The report, which was made available to the Ghana News Agency by the RSF, noted that while the number of journalists killed in countries at war continued to fall, more were being murdered in countries, not at war.
It said of the 50 journalists killed, two-thirds were in countries “at peace.”
The report tallied 50 cases of journalists killed in connection with their work from 1st January to 15th December 2020, a number similar to 2019 when 53 journalists were killed, although fewer journalists had been in the field this year because of the COVID-19 pandemic.
It recalled in 2016, 58 per cent of media fatalities took place in war zones.
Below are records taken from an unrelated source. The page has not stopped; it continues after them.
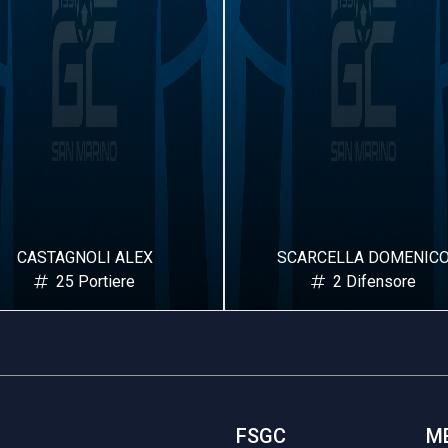
CASTAGNOLI ALEX
SCARCELLA DOMENIC
25 Portiere
2 Difensore
FSGC
M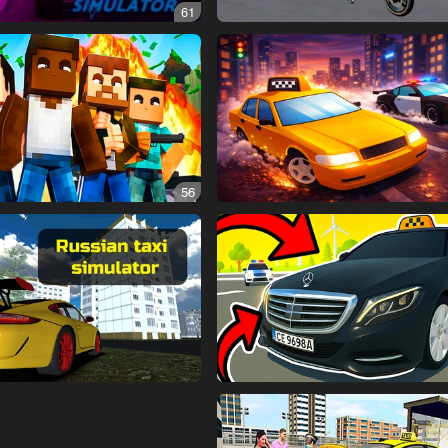
61
56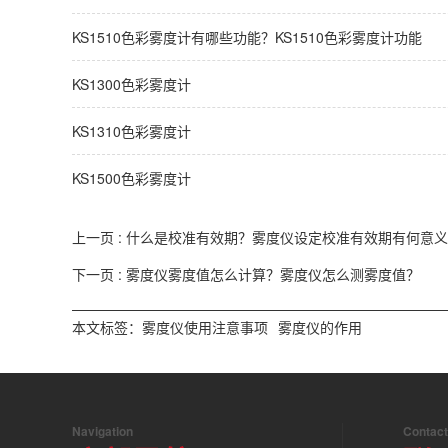
KS1510色彩雾度计有哪些功能？KS1510色彩雾度计功能
KS1300色彩雾度计
KS1310色彩雾度计
KS1500色彩雾度计
上一页 :
什么是校准有效期？雾度仪设定校准有效期有何意义
下一页 :
雾度仪雾度值怎么计算？雾度仪怎么测雾度值？
本文标签：
雾度仪使用注意事项
雾度仪的作用
Navigation
Contact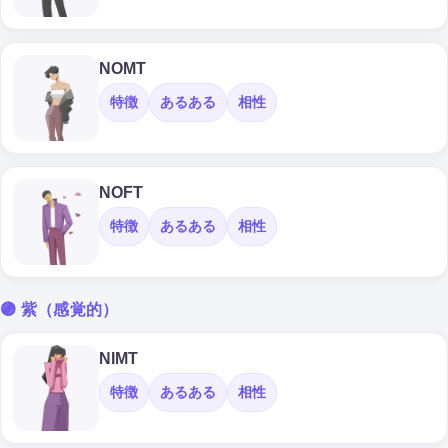
NOMT
特徴
あるある
相性
NOFT
特徴
あるある
相性
🟣 紫（感覚的）
NIMT
特徴
あるある
相性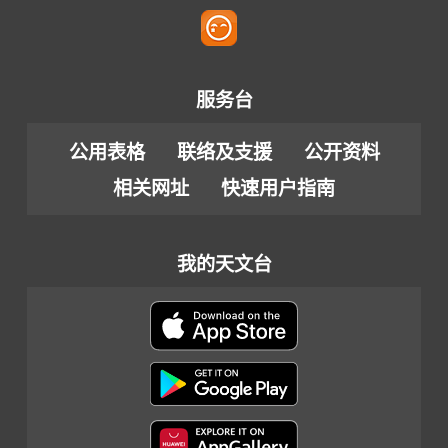
服务台
公用表格
联络及支援
公开资料
相关网址
快速用户指南
我的天文台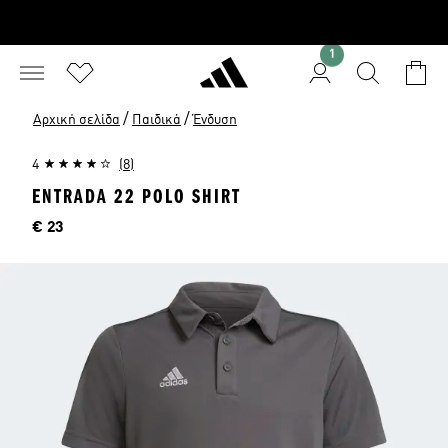
1
/
/
Αρχική σελίδα
Παιδικά
Ένδυση
4
(8)
ENTRADA 22 POLO SHIRT
Τιμή
€ 23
The report said now only 32 per cent of the fatalities were in war-torn countries such as Syria or Yemen or countries with low or medium-intensity conflicts such as Afghanistan and Iraq.
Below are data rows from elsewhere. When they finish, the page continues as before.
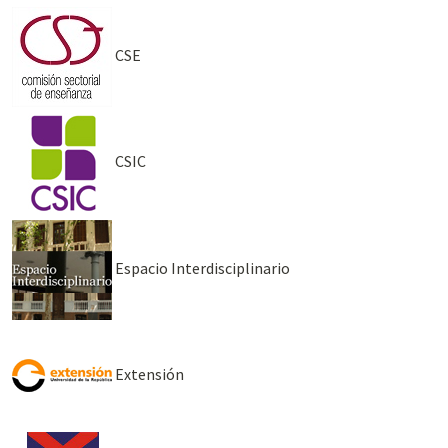
CSE
CSIC
Espacio Interdisciplinario
Extensión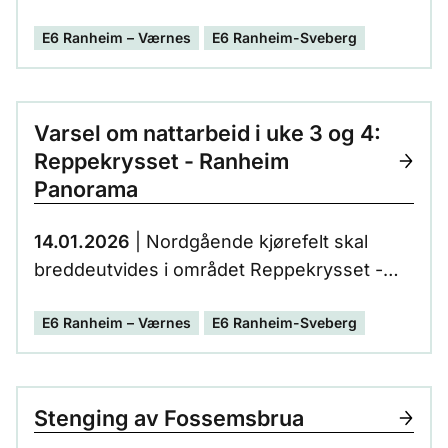
fortsetter i uke 5. E6 må stenges for at
E6 Ranheim – Værnes
E6 Ranheim-Sveberg
arbeidene skal kunne utføres. Arbeidene
må utføres nattestid, og det vil foregå
støyende aktiviteter i forbindelse med
inntransport og utlegging av pukk.
Varsel om nattarbeid i uke 3 og 4:
Reppekrysset - Ranheim
Panorama
14.01.2026
| Nordgående kjørefelt skal
breddeutvides i området Reppekrysset -
Ranheim Panorama. E6 må stenges for at
E6 Ranheim – Værnes
E6 Ranheim-Sveberg
arbeidene skal kunne utføres. Arbeidene
må utføres nattestid, og det vil foregå
støyende aktiviteter.
Stenging av Fossemsbrua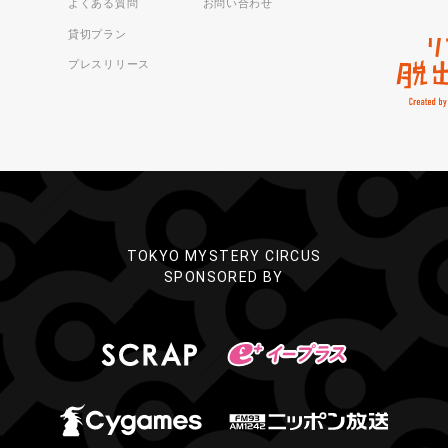
よくある質問
お問い合わせ
貸切プラン
プレスリリース
TOKYO MYSTERY CIRCUS
SPONSORED BY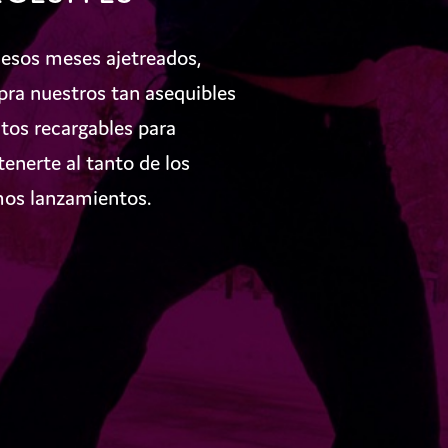
 esos meses ajetreados,
ra nuestros tan asequibles
itos recargables para
enerte al tanto de los
mos lanzamientos.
It said in other words, 68 per cent (more than two thirds) of the fatalities were in countries “at peace,” – Mexico (with eight journalists killed), India (four), the Philippines (three) and Honduras (three).
The report said of all the journalists killed in connection with their work in 2020, 84 per cent were knowingly targeted and deliberately murdered, as compared to 63 per cent in 2019; adding that some were murdered in a particularly barbaric manner.
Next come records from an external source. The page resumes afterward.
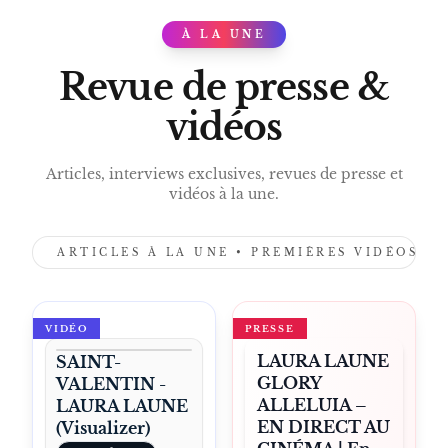
À LA UNE
PRESS
Revue de presse &
vidéos
Articles, interviews exclusives, revues de presse et
vidéos à la une.
ARTICLES À LA UNE • PREMIÈRES VIDÉOS •
VIDÉO
PRESSE
LAURA LAUNE
SAINT-
GLORY
VALENTIN -
ALLELUIA –
LAURA LAUNE
EN DIRECT AU
(Visualizer)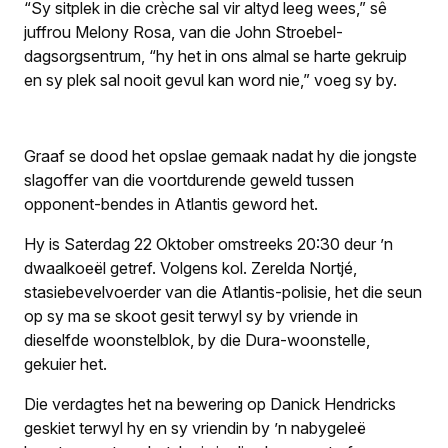
“Sy sitplek in die crèche sal vir altyd leeg wees,” sê
juffrou Melony Rosa, van die John Stroebel-
dagsorgsentrum, “hy het in ons almal se harte gekruip
en sy plek sal nooit gevul kan word nie,” voeg sy by.
Graaf se dood het opslae gemaak nadat hy die jongste
slagoffer van die voortdurende geweld tussen
opponent-bendes in Atlantis geword het.
Hy is Saterdag 22 Oktober omstreeks 20:30 deur ’n
dwaalkoeël getref. Volgens kol. Zerelda Nortjé,
stasiebevelvoerder van die Atlantis-polisie, het die seun
op sy ma se skoot gesit terwyl sy by vriende in
dieselfde woonstelblok, by die Dura-woonstelle,
gekuier het.
Die verdagtes het na bewering op Danick Hendricks
geskiet terwyl hy en sy vriendin by ’n nabygeleë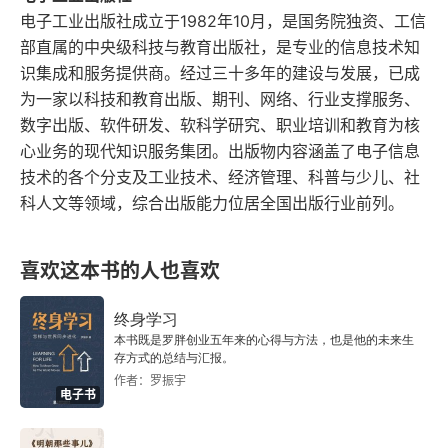
电子工业出版社成立于1982年10月，是国务院独资、工信
2.4.2 阿尔法量化交易策略的代表人物及其投资逻辑
部直属的中央级科技与教育出版社，是专业的信息技术知
识集成和服务提供商。经过三十多年的建设与发展，已成
2.4.3 实战案例：彼得·林奇多因子量化交易策略
为一家以科技和教育出版、期刊、网络、行业支撑服务、
数字出版、软件研发、软科学研究、职业培训和教育为核
2.5 另类量化交易策略
心业务的现代知识服务集团。出版物内容涵盖了电子信息
技术的各个分支及工业技术、经济管理、科普与少儿、社
2.5.1 另类量化交易策略的底层逻辑
科人文等领域，综合出版能力位居全国出版行业前列。
2.5.2 另类量化交易策略的代表人物及其投资逻辑
喜欢这本书的人也喜欢
2.5.3 实战案例：高频交易策略
终身学习
2.5.4 实战案例：事件驱动量化交易策略
本书既是罗胖创业五年来的心得与方法，也是他的未来生
存方式的总结与汇报。
第3章 量化交易策略的逻辑与设计
作者：罗振宇
电子书
3.1 因子建模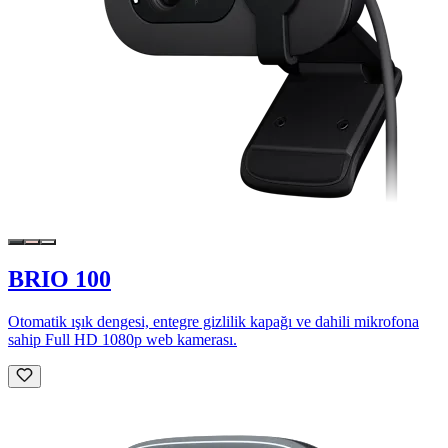
BRIO 100
Otomatik ışık dengesi, entegre gizlilik kapağı ve dahili mikrofona
sahip Full HD 1080p web kamerası.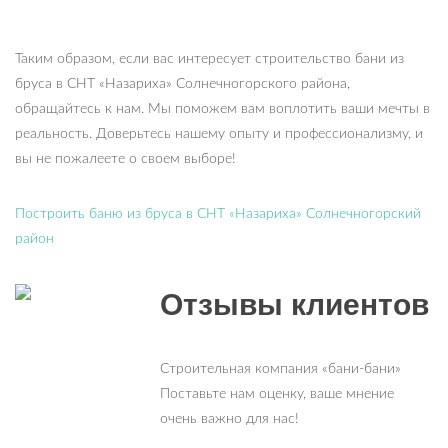
Таким образом, если вас интересует строительство бани из
бруса в СНТ «Назариха» Солнечногорского района,
обращайтесь к нам. Мы поможем вам воплотить ваши мечты в
реальность. Доверьтесь нашему опыту и профессионализму, и
вы не пожалеете о своем выборе!
Построить баню из бруса в СНТ «Назариха» Солнечногорский
район
Отзывы клиентов
Строительная компания «бани-бани»
Поставьте нам оценку, ваше мнение
очень важно для нас!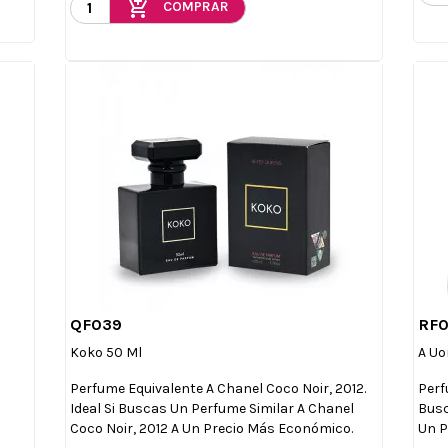
add_shopping_cart
COMPRAR
QF039
RF

Vista rápida
Koko 50 Ml
A Uo
Perfume Equivalente A Chanel Coco Noir, 2012.
Perf
Ideal Si Buscas Un Perfume Similar A Chanel
Busc
Coco Noir, 2012 A Un Precio Más Económico.
Un P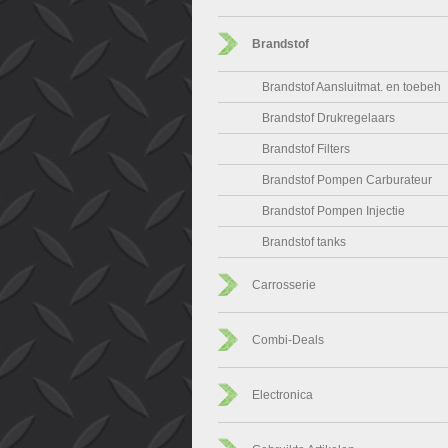
Brandstof
Brandstof Aansluitmat. en toebeh
Brandstof Drukregelaars
Brandstof Filters
Brandstof Pompen Carburateur
Brandstof Pompen Injectie
Brandstof tanks
Carrosserie
Combi-Deals
Electronica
“In Mexico, Julio Valdivia Rodríguez, a reporter for the daily El Mundo, was found beheaded in the eastern state of Veracruz, while Víctor Fernando Álvarez Chávez, the editor of the local news website Punto x Punto Noticias, was cut to pieces in the western city of Acapulco,” it said.
“In India, Rakesh “Nirbhik” Singh, a reporter for the Rashtriya Swaroop newspaper, was burned alive in December after being doused with a highly flammable, alcohol-based hand sanitiser in his home in the northern state of Uttar Pradesh by men sent by a local official whose corrupt practices he had criticised, while Isravel Moses, a TV reporter in the southeastern state of Tamil Nadu, was hacked to death with machetes.”
“The world’s violence continues to be visited upon journalists,” Mr Christophe Deloire, RSF Secretary-General said.
“Some may think that journalists are just the victims of the risks of their profession, but journalists are increasingly targeted when they investigate or cover sensitive subjects. What is being attacked is the right to be informed, which is everyone’s right.”
The report said as, in the past, the most dangerous stories were investigations into cases of local corruption or misuse of public funds (10 journalists killed in 2020) or investigations into the activities of organised crime (four killed).
It said in a new development in 2020, seven journalists were killed while covering protests.
The report noted that in Iraq, three journalists were killed in the same way: by a shot to the head fired by unidentified gunmen while they were covering protests.
It said a fourth was killed in Iraq’s northern Kurdistan region while trying to flee from clashes between security forces and demonstrators.
The report said in Nigeria, two journalists fell victim to the climate of violence accompanying protests, especially protests against the brutality of a police unit tasked with combating crime.
It said in Colombia, a reporter for a community radio station was fatally shot while covering an indigenous community protest against the privatisation of local land that was violently dispersed by regular police, riot police and soldiers.
It said in the 2020 annual round-up of journalists who were detained, held hostage or missing at the end of the year, published on 14 December, RSF reported that 387 journalists were currently detained in connection with their work.
“This is virtually the same as a year ago and means the number of journalists detained worldwide is still at a historically high level.”
The report said 2020 had also seen a 35 per cent increase in the number of women journalists arbitrarily detained, and a fourfold increase in arrests of journalists during the first three months of Covid-19’s spread around the world.
It said 14 journalists who were arrested in connection with their coverage of the pandemic were still being held.